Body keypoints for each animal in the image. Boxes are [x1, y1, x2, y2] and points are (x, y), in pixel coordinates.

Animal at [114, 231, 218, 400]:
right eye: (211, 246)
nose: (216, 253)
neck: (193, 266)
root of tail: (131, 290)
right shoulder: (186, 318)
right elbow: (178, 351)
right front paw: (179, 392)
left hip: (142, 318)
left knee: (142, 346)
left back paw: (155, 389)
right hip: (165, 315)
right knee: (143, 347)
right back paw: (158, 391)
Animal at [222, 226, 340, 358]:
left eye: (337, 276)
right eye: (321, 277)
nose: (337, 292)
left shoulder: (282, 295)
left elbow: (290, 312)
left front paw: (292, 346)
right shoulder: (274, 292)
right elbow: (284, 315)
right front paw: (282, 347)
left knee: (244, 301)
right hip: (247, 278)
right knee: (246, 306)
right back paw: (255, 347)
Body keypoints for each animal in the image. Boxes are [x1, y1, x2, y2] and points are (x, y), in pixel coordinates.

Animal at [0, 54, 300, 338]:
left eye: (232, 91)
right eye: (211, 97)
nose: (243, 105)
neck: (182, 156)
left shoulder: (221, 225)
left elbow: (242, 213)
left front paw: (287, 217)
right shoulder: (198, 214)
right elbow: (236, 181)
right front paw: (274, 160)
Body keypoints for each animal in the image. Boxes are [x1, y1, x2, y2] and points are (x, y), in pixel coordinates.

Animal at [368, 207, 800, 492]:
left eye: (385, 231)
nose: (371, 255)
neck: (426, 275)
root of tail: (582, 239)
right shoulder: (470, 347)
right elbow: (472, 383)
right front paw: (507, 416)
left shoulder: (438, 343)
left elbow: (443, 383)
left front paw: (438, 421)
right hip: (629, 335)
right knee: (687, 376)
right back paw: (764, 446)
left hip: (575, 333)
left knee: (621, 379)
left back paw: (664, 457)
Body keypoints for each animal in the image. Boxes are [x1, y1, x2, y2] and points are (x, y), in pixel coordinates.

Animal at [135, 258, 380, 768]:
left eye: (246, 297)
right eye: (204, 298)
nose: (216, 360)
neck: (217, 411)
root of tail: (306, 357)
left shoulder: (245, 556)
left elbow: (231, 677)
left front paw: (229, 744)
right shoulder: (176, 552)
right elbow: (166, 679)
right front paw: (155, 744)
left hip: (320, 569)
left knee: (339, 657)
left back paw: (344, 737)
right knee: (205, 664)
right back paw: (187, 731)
==
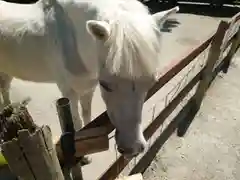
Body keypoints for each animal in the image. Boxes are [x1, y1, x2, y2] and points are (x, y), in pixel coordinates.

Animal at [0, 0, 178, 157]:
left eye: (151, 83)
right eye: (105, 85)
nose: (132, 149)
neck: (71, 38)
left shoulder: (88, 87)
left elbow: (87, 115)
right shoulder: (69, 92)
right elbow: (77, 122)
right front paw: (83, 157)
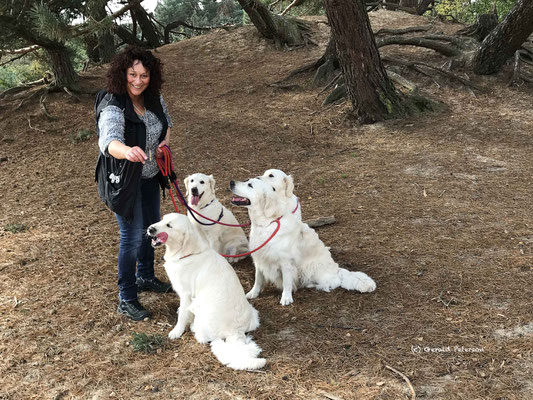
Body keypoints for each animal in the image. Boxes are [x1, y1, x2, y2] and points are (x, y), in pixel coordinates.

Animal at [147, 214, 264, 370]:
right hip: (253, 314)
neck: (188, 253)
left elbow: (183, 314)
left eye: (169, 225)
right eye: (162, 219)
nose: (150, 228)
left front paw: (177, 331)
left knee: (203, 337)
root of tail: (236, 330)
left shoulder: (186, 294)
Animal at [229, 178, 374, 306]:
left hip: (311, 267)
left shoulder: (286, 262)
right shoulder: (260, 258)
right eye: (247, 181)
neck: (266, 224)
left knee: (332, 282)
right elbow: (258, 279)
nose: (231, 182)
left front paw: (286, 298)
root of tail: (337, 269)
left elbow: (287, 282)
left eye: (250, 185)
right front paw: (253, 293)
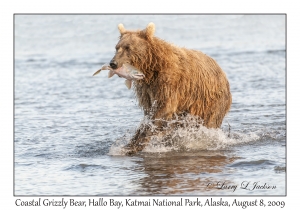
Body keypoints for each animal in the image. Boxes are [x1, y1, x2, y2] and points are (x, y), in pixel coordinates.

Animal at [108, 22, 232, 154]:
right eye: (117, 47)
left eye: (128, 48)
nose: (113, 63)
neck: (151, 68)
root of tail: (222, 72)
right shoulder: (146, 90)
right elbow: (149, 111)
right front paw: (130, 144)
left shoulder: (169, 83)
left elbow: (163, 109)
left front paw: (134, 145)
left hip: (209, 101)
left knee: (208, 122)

# Work order
Tally up the lines above in which "nose" occurs. Give the result as a bare number.

# Final answer
9